The science shows no disease-prevention or performance benefits often attributed to early cow-calf separation, she said. A 2019 meta-analysis of more than 60 scientific papers found that a prolonged suckling period lowered calf mortality, did not worsen Johne’s disease transmission and reduced scours. The same analysis found lower cow mastitis rates.

Another meta-analysis of more than 50 papers, found that by keeping calves with their mothers for a longer period of time had a more positive than negative impact on milk production. The calve, more often than now, also gained more weight.

Von Keyserlink also brandished survey evidence suggesting a good number of dairy farmers disagree with separating calves from their mothers hours after they’re born. It’s a good strategy to admit that fact when a member of the public asks about the practice, she advised. “Start with the fact that you hate it. Because now you’re aligning with their values. And say to them, ‘Look, I don’t know how to do this right now, but in 20 or 25 years, if somebody can figure out how I can keep cows and calves together, I’m the first one there.’”

“But if you just say, look, you don’t understand my business; trust me, you’ve lost them.”

Consumers need to be kept onside, she added later, “because in many ways, you need them a whole lot more than they need you.”

Ottawa dairy farmer Peter Ruiter told Farmers Forum there was “not a chance” that prolonged cow-calf contact is currently achievable. “If you’re already a well-managed farm, I don’t think you’re going to get the results they’re seeing from cow-calf relationships,” Ruiter said.

Ruiter regularly hosts visitors and noted that no one has ever challenged him for raising calves separately from cows. “They don’t. I put them in human terms. They go into an ‘incubator,’ as happens in a hospital.

Ruiter thinks that too much credence is given to the 5 % of the population that will never change its mind. If you tell people the story of how good a job farmers are doing, “I think that alleviates 90 % of the problem,” he said.

Brockville dairy farmer Ralph Williams said the concept was good, “you’re going to need a bigger facility, more costs.
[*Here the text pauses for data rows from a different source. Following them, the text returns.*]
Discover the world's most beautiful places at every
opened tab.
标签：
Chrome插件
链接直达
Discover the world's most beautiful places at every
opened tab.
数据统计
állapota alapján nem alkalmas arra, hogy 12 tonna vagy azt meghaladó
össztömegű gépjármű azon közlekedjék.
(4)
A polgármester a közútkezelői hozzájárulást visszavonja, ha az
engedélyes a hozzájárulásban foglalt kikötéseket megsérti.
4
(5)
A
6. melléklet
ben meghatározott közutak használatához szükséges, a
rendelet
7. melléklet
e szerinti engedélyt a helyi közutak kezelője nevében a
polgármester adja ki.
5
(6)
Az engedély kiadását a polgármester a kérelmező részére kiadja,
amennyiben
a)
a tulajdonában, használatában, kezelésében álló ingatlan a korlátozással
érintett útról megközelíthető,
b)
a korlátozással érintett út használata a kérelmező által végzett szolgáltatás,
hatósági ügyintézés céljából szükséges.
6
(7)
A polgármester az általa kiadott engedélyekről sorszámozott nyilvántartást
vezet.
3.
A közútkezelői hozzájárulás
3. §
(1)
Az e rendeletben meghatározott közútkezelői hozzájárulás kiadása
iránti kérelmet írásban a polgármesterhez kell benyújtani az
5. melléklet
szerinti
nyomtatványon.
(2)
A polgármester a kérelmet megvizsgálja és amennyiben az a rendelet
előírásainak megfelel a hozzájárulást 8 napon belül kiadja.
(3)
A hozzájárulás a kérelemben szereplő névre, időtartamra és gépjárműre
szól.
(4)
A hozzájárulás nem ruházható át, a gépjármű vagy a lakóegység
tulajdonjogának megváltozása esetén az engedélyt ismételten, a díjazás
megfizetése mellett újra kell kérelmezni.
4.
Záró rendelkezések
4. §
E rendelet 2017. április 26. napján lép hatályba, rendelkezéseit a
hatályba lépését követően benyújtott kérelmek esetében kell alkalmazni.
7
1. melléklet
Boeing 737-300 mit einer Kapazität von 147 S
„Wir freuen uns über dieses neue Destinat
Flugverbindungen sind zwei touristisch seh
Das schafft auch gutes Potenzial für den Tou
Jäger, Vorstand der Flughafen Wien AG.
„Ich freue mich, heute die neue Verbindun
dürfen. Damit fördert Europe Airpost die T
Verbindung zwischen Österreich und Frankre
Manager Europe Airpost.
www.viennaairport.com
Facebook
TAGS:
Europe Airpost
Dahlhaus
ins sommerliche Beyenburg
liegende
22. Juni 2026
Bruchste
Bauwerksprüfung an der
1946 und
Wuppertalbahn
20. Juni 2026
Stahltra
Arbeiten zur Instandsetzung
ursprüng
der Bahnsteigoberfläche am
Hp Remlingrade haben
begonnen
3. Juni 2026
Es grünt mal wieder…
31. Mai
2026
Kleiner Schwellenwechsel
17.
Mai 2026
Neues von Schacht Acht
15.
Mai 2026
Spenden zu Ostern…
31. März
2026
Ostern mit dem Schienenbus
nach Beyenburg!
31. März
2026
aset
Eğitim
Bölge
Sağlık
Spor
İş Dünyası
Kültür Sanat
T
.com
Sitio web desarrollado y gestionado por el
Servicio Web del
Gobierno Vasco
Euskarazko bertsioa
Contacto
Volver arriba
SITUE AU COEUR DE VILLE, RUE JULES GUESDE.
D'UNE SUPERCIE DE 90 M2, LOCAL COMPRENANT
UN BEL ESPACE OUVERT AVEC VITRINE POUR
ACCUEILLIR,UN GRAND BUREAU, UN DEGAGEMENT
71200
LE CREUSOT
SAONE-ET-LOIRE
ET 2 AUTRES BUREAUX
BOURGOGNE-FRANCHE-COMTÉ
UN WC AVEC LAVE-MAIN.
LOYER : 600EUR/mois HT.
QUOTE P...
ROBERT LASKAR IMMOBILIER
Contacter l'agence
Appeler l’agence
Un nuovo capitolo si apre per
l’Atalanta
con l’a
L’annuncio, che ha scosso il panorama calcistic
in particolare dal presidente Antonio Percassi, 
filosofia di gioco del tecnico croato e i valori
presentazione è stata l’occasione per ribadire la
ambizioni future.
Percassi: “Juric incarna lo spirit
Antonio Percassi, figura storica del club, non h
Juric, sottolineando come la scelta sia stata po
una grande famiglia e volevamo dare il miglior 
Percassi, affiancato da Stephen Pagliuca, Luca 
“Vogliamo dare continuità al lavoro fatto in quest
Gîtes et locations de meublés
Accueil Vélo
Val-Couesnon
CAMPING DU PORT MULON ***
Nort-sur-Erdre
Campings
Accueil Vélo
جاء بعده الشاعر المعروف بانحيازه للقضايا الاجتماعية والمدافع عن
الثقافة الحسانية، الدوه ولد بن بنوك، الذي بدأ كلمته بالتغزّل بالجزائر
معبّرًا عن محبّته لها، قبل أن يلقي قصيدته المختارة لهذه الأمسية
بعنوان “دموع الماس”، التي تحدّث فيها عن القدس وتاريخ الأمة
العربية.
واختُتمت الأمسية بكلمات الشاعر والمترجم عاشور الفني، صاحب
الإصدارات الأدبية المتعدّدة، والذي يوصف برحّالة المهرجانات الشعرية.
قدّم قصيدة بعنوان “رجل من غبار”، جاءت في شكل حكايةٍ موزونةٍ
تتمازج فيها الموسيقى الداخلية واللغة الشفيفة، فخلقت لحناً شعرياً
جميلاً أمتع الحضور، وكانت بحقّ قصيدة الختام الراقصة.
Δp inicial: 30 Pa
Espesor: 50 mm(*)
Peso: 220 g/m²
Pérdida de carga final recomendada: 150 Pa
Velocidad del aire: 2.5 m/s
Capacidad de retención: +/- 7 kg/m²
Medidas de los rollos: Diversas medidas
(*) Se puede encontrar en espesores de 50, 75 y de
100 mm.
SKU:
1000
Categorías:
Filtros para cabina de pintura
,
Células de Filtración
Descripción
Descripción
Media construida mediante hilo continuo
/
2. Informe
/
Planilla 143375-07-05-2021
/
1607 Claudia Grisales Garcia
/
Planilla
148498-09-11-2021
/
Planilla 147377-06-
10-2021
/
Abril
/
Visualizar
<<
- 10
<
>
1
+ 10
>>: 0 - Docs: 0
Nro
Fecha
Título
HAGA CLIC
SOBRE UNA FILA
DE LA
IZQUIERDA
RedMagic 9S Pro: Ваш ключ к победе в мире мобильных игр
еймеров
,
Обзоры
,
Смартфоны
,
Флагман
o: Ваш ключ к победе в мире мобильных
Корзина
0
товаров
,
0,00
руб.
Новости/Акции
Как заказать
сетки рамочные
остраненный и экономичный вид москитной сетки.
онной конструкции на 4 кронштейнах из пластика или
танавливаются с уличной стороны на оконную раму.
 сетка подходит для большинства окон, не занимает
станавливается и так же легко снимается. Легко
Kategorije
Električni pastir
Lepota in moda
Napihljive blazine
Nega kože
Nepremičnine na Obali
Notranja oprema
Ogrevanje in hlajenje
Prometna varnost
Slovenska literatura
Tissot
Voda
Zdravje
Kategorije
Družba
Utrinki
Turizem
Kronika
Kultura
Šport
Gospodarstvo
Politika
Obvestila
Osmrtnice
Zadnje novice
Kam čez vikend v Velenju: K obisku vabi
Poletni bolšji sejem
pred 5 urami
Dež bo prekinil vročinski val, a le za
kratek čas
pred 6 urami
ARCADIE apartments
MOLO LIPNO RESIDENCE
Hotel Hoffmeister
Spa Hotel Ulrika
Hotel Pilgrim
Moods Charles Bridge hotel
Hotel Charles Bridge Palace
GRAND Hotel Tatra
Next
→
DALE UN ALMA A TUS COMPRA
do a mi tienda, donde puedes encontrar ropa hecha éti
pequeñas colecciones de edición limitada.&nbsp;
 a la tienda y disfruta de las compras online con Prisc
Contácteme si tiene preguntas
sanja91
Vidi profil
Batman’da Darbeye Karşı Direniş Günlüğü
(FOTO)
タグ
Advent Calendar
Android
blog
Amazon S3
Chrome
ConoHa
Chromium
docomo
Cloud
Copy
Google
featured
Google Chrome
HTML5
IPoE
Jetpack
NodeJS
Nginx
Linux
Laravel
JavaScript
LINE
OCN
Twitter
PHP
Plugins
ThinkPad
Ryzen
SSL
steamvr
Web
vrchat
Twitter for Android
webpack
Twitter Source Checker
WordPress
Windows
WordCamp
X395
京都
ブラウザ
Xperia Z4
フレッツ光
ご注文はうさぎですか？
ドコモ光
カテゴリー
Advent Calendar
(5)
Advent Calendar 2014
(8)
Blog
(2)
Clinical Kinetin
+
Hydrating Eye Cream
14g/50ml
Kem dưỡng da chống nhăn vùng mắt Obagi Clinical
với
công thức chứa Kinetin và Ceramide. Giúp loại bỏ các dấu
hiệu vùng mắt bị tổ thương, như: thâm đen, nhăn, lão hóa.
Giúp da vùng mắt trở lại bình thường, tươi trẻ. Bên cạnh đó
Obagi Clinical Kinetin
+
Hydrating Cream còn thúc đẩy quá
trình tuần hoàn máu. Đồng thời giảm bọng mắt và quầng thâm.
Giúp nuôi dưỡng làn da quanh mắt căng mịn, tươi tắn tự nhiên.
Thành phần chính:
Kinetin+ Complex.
And then you’re going to have to have some way to put them in a different place when they reach a certain size. “It’s an awful expense.”

Said Russell dairy farmer Ian Burnett: “Assuming somebody figures out a workable system, it would be something to think about when building a new barn a decade from now.”

“I think there’s a lot of studies that have to be done,” Moose Creek producer Sonia Martin said. I’m sure it’s doable, but there’s a lot of thought that would have to go into it. I had a cow give twins overnight, and by the next morning she had squashed one. Don’t tell me there’s no fatalities (having calves in with the production herd). Let’s be real here.”